#### Source records ####
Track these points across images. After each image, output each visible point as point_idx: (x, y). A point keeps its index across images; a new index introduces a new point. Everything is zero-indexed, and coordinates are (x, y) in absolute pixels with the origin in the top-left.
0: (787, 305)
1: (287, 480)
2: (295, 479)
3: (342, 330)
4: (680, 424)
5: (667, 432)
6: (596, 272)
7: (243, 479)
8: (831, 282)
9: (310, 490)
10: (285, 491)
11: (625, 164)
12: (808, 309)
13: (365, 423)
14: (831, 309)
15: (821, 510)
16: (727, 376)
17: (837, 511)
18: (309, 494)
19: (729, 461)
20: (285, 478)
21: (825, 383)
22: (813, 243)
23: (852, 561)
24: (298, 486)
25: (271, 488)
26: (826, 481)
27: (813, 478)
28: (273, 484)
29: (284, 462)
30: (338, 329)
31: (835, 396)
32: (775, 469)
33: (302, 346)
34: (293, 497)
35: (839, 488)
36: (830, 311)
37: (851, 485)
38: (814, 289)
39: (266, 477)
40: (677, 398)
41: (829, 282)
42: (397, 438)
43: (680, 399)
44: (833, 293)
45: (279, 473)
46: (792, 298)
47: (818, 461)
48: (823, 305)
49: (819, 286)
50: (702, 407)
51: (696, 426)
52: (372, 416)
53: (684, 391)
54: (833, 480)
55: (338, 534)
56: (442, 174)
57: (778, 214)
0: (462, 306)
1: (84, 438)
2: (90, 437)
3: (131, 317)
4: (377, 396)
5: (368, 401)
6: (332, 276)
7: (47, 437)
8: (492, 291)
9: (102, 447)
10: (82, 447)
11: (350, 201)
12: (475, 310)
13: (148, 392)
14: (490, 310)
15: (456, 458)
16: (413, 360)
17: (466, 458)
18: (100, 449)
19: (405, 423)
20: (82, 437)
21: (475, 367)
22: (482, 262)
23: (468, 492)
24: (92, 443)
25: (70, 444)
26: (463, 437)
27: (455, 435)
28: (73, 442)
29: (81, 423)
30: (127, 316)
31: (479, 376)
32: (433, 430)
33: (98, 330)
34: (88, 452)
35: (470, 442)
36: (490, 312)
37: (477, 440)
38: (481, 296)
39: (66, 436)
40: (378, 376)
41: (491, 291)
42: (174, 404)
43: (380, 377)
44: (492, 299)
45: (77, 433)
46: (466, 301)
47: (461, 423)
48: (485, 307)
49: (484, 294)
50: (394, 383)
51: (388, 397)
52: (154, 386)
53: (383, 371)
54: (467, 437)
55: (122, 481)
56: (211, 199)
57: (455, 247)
####
* **Problem to solve**
In the entries above, the lines between the one holding "5: (667, 432)" and the one holding "56: (442, 174)", inclusive, are to be printed exactly as written, and those alone.

* **Solution to the exercise**
5: (667, 432)
6: (596, 272)
7: (243, 479)
8: (831, 282)
9: (310, 490)
10: (285, 491)
11: (625, 164)
12: (808, 309)
13: (365, 423)
14: (831, 309)
15: (821, 510)
16: (727, 376)
17: (837, 511)
18: (309, 494)
19: (729, 461)
20: (285, 478)
21: (825, 383)
22: (813, 243)
23: (852, 561)
24: (298, 486)
25: (271, 488)
26: (826, 481)
27: (813, 478)
28: (273, 484)
29: (284, 462)
30: (338, 329)
31: (835, 396)
32: (775, 469)
33: (302, 346)
34: (293, 497)
35: (839, 488)
36: (830, 311)
37: (851, 485)
38: (814, 289)
39: (266, 477)
40: (677, 398)
41: (829, 282)
42: (397, 438)
43: (680, 399)
44: (833, 293)
45: (279, 473)
46: (792, 298)
47: (818, 461)
48: (823, 305)
49: (819, 286)
50: (702, 407)
51: (696, 426)
52: (372, 416)
53: (684, 391)
54: (833, 480)
55: (338, 534)
56: (442, 174)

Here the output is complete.